Комполка, стоявший неподалеку, подошел.

– Бери мальчишку, узнай, где живет, и вместе с Серегиным завезете ему с мамкой продовольствия. И пусть Серегин не скупится! Шоб им до самой весны хватило.

– Сделаем, – сказал Петренко и пошел к коновязи за своим конем.

– И от ещё шо! – Окликнул Каретников уходящего комполка. – Вы с Серегиным мотнитесь в Громовку, и тот яценковский обоз с награбленным пустите в дело. Я там мешки с зерном видел.

– Все чин-чином будет, – пообещал Петренко, подтягивая у коня подпругу.

– Иди вон с твоим родичем! – сказал Каретников мальчишке. – А вечером, як только темнеть начнет – на этом же самом месте. И не опаздывай.

– Не подведу, – уже несколько осмелев, сказал Афанасий.

К вечеру, как и условились, но ещё крепко засветло, парнишка появился на берегу.

Каретников уже был там, следил, как бойцы раскладывают вдоль берега связки дров: будущие ориентирные костры. Ветер к вечеру стал усиливаться. До мазанки, где они днем стояли, стала докатываться пенистая волна.

– Что скажешь, начальник? – обратился Каретников к мальчишке. – Можно переправляться?

– Пока можно, – солидно ответил мальчишка. – До утра, конечно, нагонит.

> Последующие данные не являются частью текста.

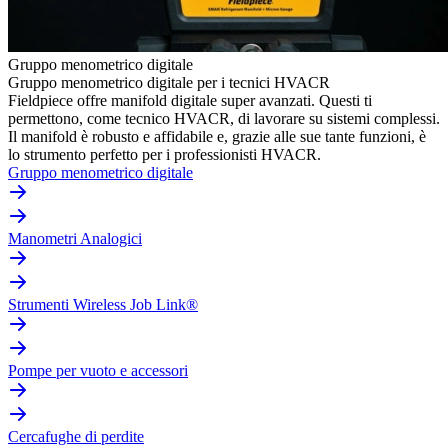
Gruppo menometrico digitale
Gruppo menometrico digitale per i tecnici HVACR
Fieldpiece offre manifold digitale super avanzati. Questi ti
permettono, come tecnico HVACR, di lavorare su sistemi complessi.
Il manifold è robusto e affidabile e, grazie alle sue tante funzioni, è
lo strumento perfetto per i professionisti HVACR.
Gruppo menometrico digitale
Manometri Analogici
Strumenti Wireless Job Link®
Pompe per vuoto e accessori
Cercafughe di perdite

– Ну, до утра мы уже должны быть где-то под Юшунью.

– Значит, будете.

– Сам-то не утопнешь?

Афанасий промолчал.

– Я его на своего коня возьму, – сказал Мишка Черниговский.

* * *

Когда день уже совсем погас, и на темном безоблачном небе высыпали звезды, на берегу Сиваша стало многолюдно. К кромке берега подтягивались всадники, подъезжали телеги с боеприпасами, санитарные фуры. Топтались на месте, ожидая сигнала, безлошадные пехотинцы с тощенькими «сидорами» за плечами. От безделья подшучивали друг над другом.

– Ну и чего ты туда, Сашко, напихал?

– Всего разного, но легонького. На случай чего, шоб помогло на воде продержаться.

– Ты и так не потонешь.

– Почему?

– Будто не знаешь?

– Воздержусь до Крыма, – мрачно сказал Сашко. – А там, запомни, врежу от души. За оскорбление.

– Какое оскорбление! Здравствуйте! Я к тому, шо ты же умеешь плавать. А ты шо подумал?

– Шо я подумал, это ты потом узнаешь.

Поодаль, посмеиваясь, разговаривала другая группа:

– До чего ж хлоднючая вода. Сам, может, и выживешь, а яйца точно отмерзнут.

– Ну и нашо они уже тебе?

– Да хай бы были. Як память про дурную молодость.

– Ну, шо, командир? Тронемся? – подхватывая Афанасия на своего коня, нетерпеливо сказал Мишка Черниговский. Он со своими конниками был назначен в авангард.

– Давай! – дал отмашку Каретников.

Кони легко вошли в воду, но, почувствовав, как холодом обожгло ноги, стали останавливаться. Тихонько заржали.

– Н-но, Глафира! – подстегнул свою кобылу Мишка, и она, подрагивая от холода, побрела по взбаламученной воде. За Мишкой двинулась его полусотня. А следом в Сиваш пошли пешие и конные: тачанки, две крытые санитарные фуры, телеги, груженные боеприпасами. Едва их колеса скрылись в воде, они, увязая в донном иле, стали двигаться тяжело и медленно. Их начали подталкивать повстанцы.